Good afternoon, everyone. 

In today’s letter:

  1. It’s getting easier to access IPOs…

  2. …but is it a good idea for retail investors?

  3. Toronto homeowners face mortgage renewal wall

  4. AI driving entrepreneurship boom

  5. Retirement planning with AI

— Taylor Scollon

You can now get in on IPOs

Wealthsimple is offering the chance to access IPOs at their launch price. Users of the platform can request access to purchase shares in companies going public, including SpaceX this week. Other platforms, like Questrade, offer similar products. Access to IPOs at the offer price was once a privilege reserved for much larger investors, typically investment banks or pension funds, but brokerages are in an arms race to offer earlier and earlier access to these companies. Retail traders still face some limitations, one being that they aren’t guaranteed the right to purchase any shares if demand far outstrips supply, and they’ll need to hold what they do buy for at least 90 days or be barred from accessing future IPOs. 

Evidence on IPO returns is mixed 

The case for retail investors buying IPOs is pretty weak. Across all IPOs, getting in at the offer price seems to work out pretty well. U.S.-listed IPOs see an average first-day gain of 19%. If you don’t get in at the offer price, your returns are not as strong — buying one at the first-day close and holding for three years would leave you trailing the index. Even if you do get in at the offer price, the data shows that IPOs allocating stock to retail investors “underperform contemporaneous IPOs by about 20 percentage points in the first year,” according to a 2025 study, suggesting that the very fact of retail investors having access to an IPO at the offer price may be a red flag about the company going public.

10% of Toronto homeowners will struggle to refinance their mortgages next year

Falling home prices are about to box in a chunk of Toronto homeowners. A new Bank of Canada financial stability report estimates 9% of borrowers in the Toronto region won't qualify to refinance or switch lenders in 2027 if home prices stay this low. Nationally, that figure is 4%. The problem is shrinking equity: typical Toronto home values now sit 33% below their March 2022 peak, leaving owners owing too much relative to what their place is worth. That blocks the usual escape hatches like pulling out equity, stretching amortization, or shopping around for a better rate. Drop prices another 10% and the Toronto share jumps to 12%. Toronto's mortgage delinquency rate has already climbed 57% year-over-year, well ahead of the national pace.

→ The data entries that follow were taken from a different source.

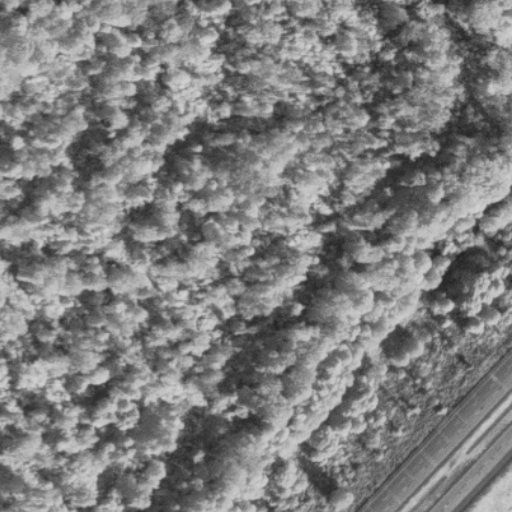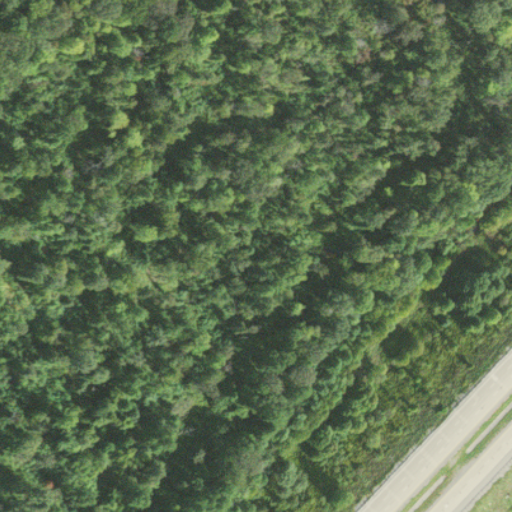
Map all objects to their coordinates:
road: (441, 436)
road: (475, 473)
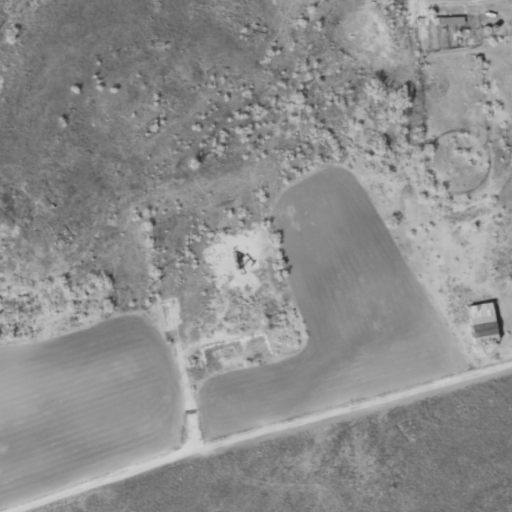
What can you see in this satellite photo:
building: (439, 19)
building: (483, 323)
road: (258, 432)
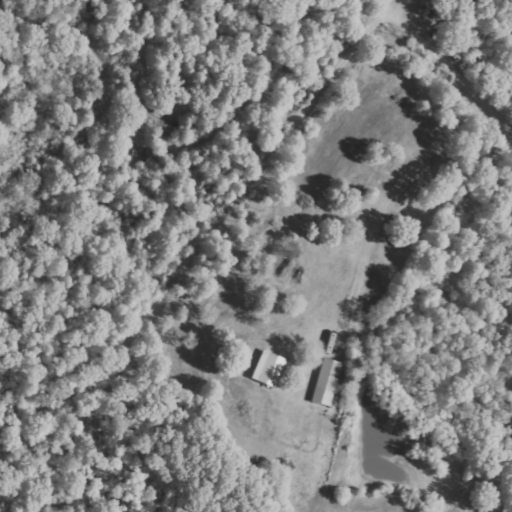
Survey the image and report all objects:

AI is driving an entrepreneurship boom

New startups are launching at a rapid clip. Asset management firm Apollo says that startup formation is surging, with the number of startups launched in Q1 of 2026 nearly doubling from the same period last year. The majority of these startups have only one founder, something Apollo attributes to the increasing usefulness of AI tools, arguing that they are “making it dramatically easier for individuals to launch businesses on their own.” 

Canadians starting to use AI to plan retirement

AI has crept into retirement planning, but not without reservations. Fidelity Canada’s annual Retirement Report, based on 2,000 Canadians surveyed early this year, found 26% of pre-retirees and 11% of retirees now use AI for financial planning, mostly to dig up info on investments, tax and budgeting. However, 65% of users are only "somewhat confident" in what they get back, and just 5% call AI their most trusted source. 56% say that AI rarely or never influences their financial decisions. That’s all good news for human advisors, who still crush it on trust at 88%. 

  • Tech stocks bounced back. After a sharp sell-off on Friday, tech stocks rebounded today, with AI-exposed companies that were hit hardest last week leading the way. The big risk investors are concerned about now is that the Fed will hike interest rates this year, which made Friday’s strong U.S. jobs report more concerning. We’ll see what this week’s inflation data has to say — if it comes in hotter-than-expected, we could get a repeat of last week’s drop.

  • Private racetracks are booming. More ultrawealthy people means more ultra-luxury cars being purchased, which means… you see where this is going: more spaces needed to drive them. Enter private racetracks, which are taking off as places for the well-heeled to store and floor their fancy whips. (Paywalled)

  • Have you heard of “doomspending”? The phenomenon describes “the frustration that exists between boomers and their children and grandchildren, the millennials and zoomers, who after watching the price of clothing, electronics and homewares decline while the cost of housing exploded, have made the rational decision to spend today, rather than save for tomorrow,” according to Sean Monahan. Personally, I don’t think betting that there won’t be a tomorrow is wise, but I also understand why people who can’t afford a house do still want to indulge in smaller luxuries. 

  • Congrats to Ontario teachers. The Ontario Teachers’ Pension Plan is set to collect a US$11 billion return on its US$220 million investment in SpaceX made back in 2019. Not a bad addition to the ol’ retirement fund.

  • Apple has some new finance features. Unfortunately, the big ones won’t be available in Canada, because we don’t have Apple Cash. Womp womp.